> Text excerpt
# # # # # # #

1. A method and apparatus for remotely detecting existence, concentration and distribution of methane gas in mines, comprising:

at least one tunable laser source, wherein the wavelength of said source can be tuned across one of methane optical absorption peaks, and photons of the laser source are emitted towards mine walls;

at least one light detection device, wherein photons reflected from mine walls are collected and converted into electronic signals;

at least one signal process and control unit, operatively in connection with said optical source and said light detection device, for analyzing said signals with tunable laser spectroscopy technology and tomography algorithms, and determining existence, concentration and distribution of said methane mine gas.

2. Said tunable laser source of claim 1 is a semiconductor laser diode or a fiber laser, or a solid state laser, or a gas laser.

3. The wavelength of said tunable laser source of claim 2 is tuned by changing the temperature or strain of the lasing cavity of said laser source.

# # # # # # #

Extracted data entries

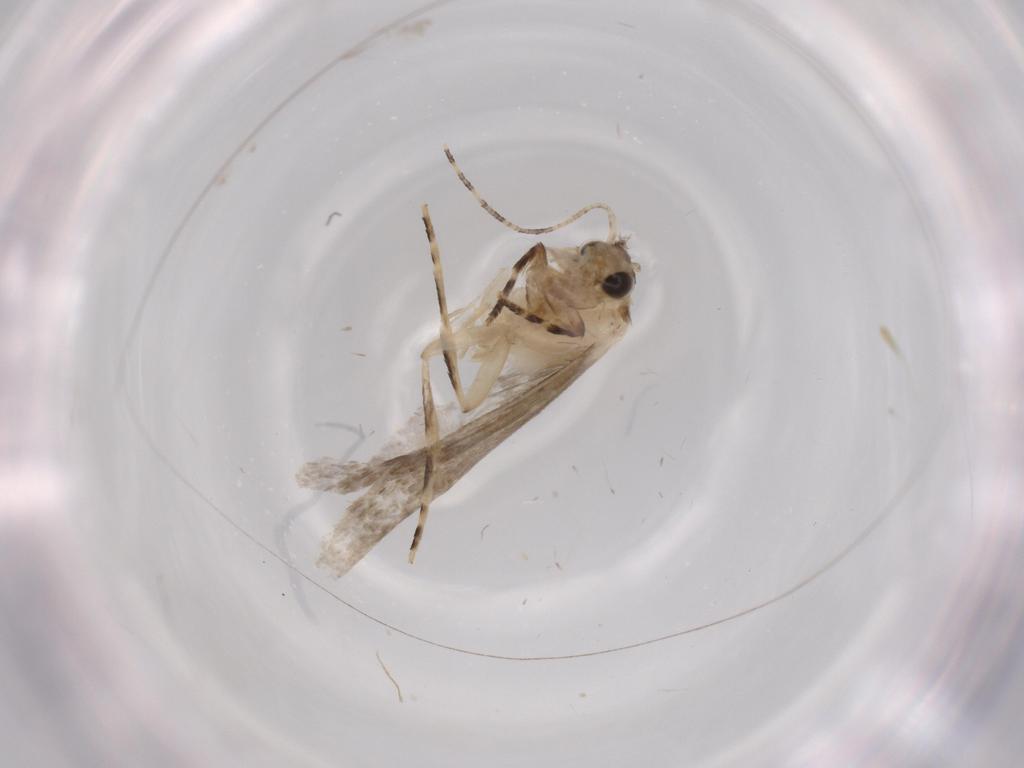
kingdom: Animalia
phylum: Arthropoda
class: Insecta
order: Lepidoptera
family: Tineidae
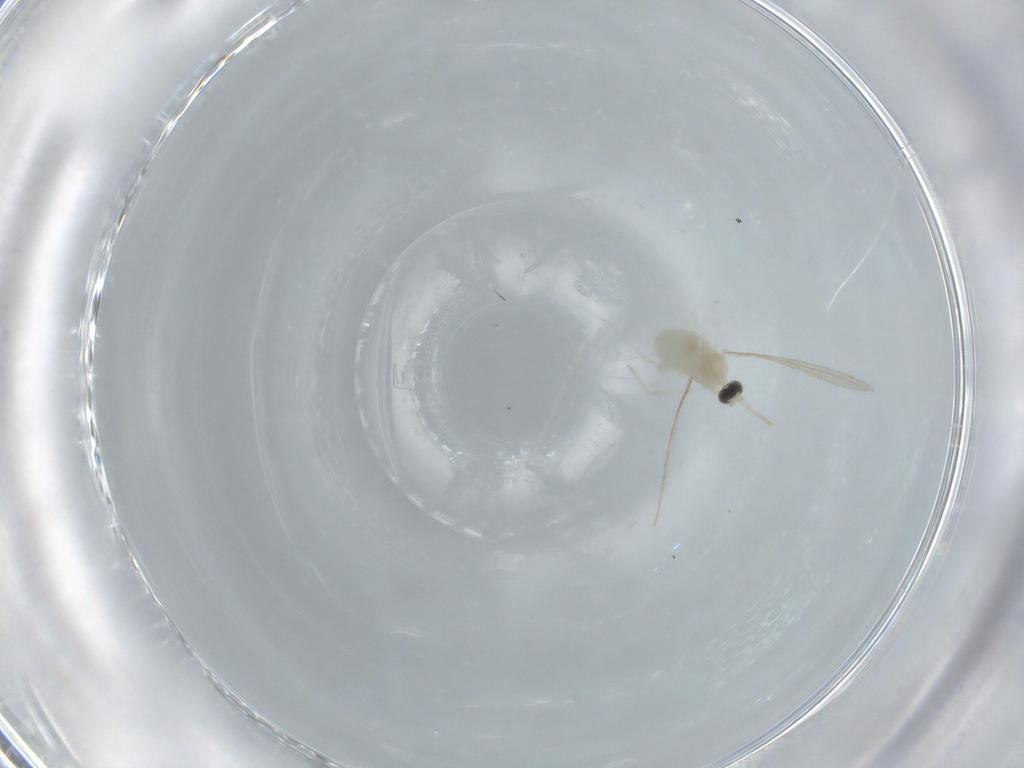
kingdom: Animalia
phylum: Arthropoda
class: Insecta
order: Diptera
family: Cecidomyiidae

# # # # # # #

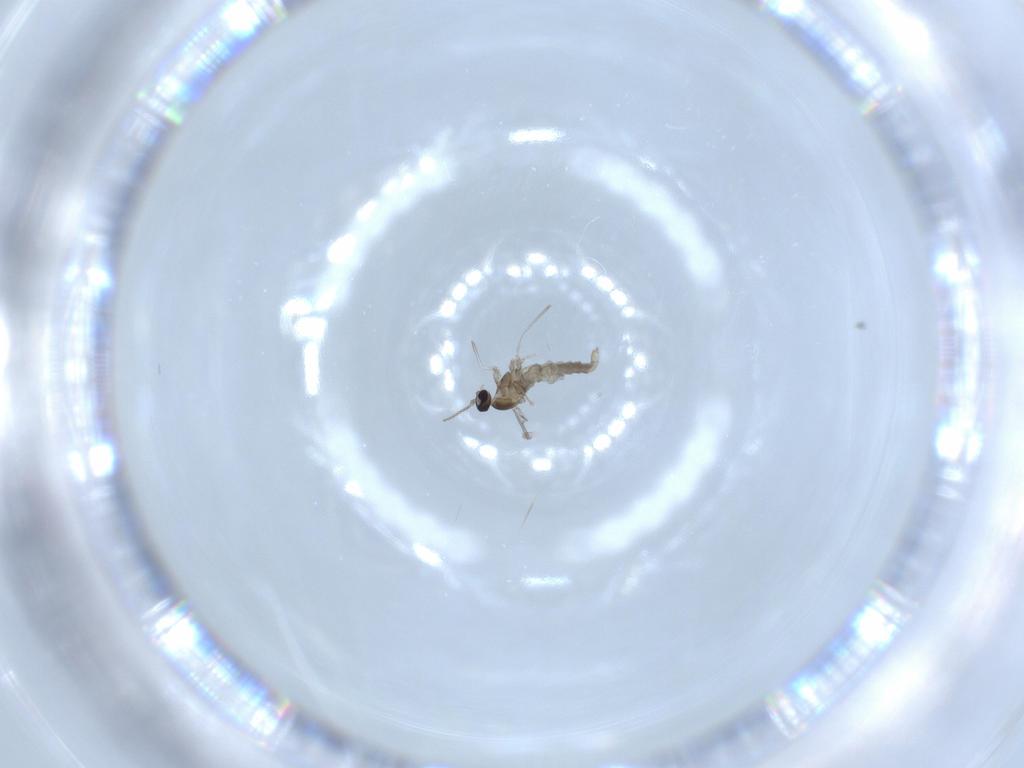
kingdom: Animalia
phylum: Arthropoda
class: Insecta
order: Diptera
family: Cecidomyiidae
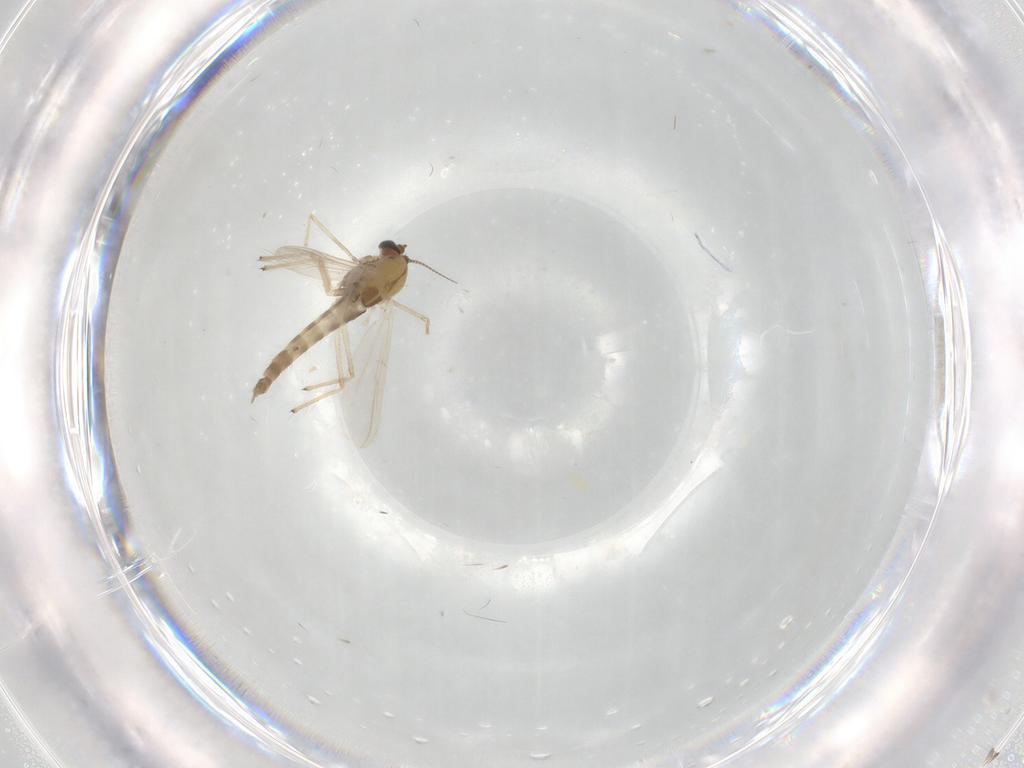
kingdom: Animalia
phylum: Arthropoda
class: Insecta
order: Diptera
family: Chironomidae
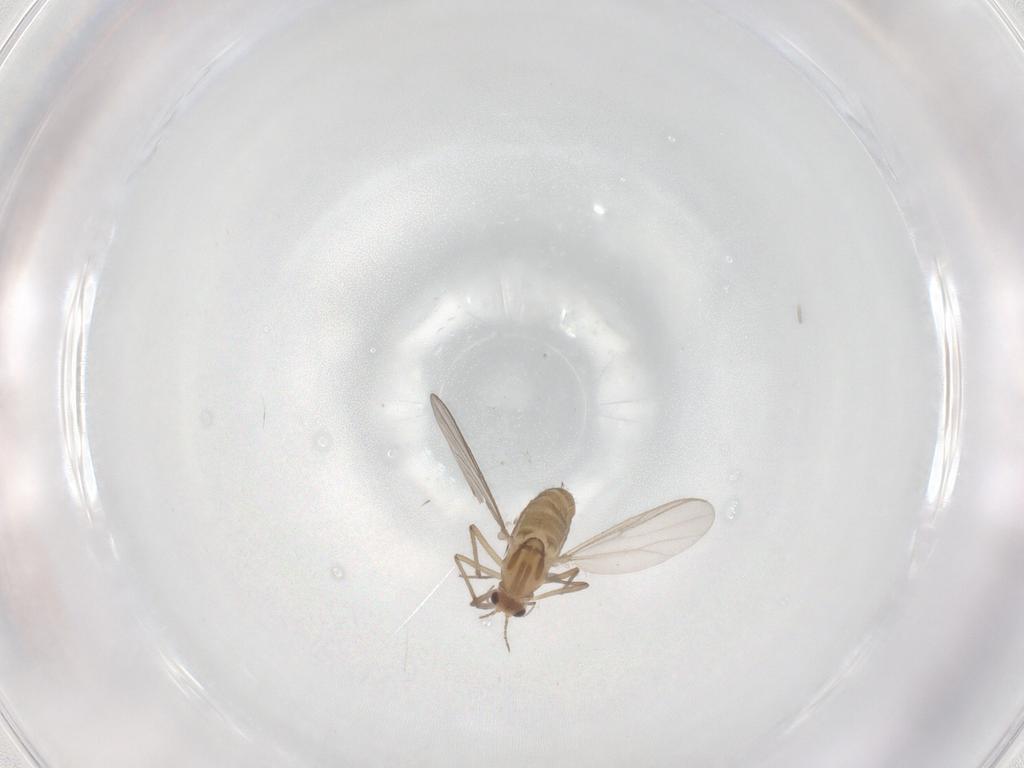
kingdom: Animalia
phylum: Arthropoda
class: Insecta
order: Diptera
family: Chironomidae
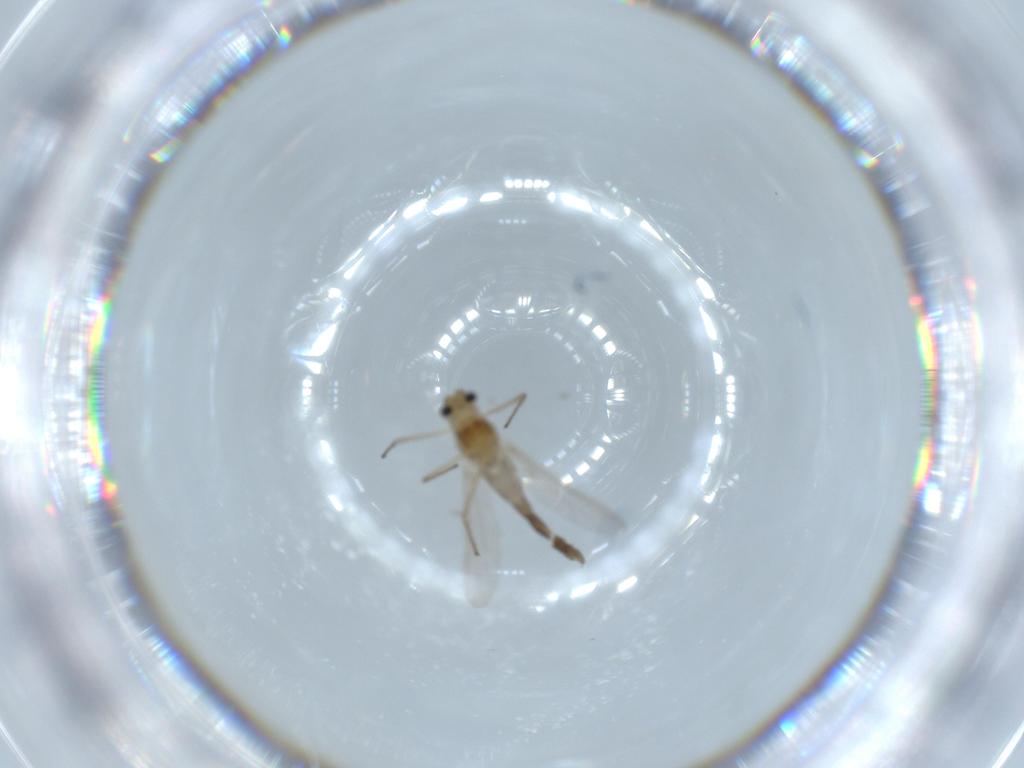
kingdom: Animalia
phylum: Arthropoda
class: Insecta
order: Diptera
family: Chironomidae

# # # # # # #

> Written task 1
According to the methane detection claims, how is the wavelength of the tunable laser source tuned?
> Written task 2
Decide whether each statement agrees with the methane detection claims. Answer yes or no for each, quoting the deciding words.
(a) The light detection device collects photons reflected from mine walls.
(b) The tunable laser source must be a gas laser.
(c) The signal process and control unit analyzes signals using tomography algorithms.
> Written task 3
Write the next part of the methane detection claims, picking up after claim 3.

> Exercise output 1
By changing the temperature or strain of the lasing cavity of the laser source.

> Exercise output 2
(a) Yes: "photons reflected from mine walls are collected and converted into electronic signals"
(b) No: "a semiconductor laser diode or a fiber laser, or a solid state laser, or a gas laser"
(c) Yes: "for analyzing said signals with tunable laser spectroscopy technology and tomography algorithms"

> Exercise output 3
4. Said tunable laser spectroscopy technology of claim 1 is based on wavelength modulation or frequency modulation.

5. Said tomography algorithm of claim 1 is based on algebraic reconstruction technique.

6. Said apparatus of claim 1 is carried by a person to scan the spaces of mines and map concentration distribution of methane gas.

7. Said apparatus of claim 1 is mounted on an object, for example, a machine, to scan the spaces of mines and map concentration distribution of methane gas.

8. Said apparatus of claim 1 is installed at certain locations of mines to scan the spaces of mines and map concentration distribution of methane gas.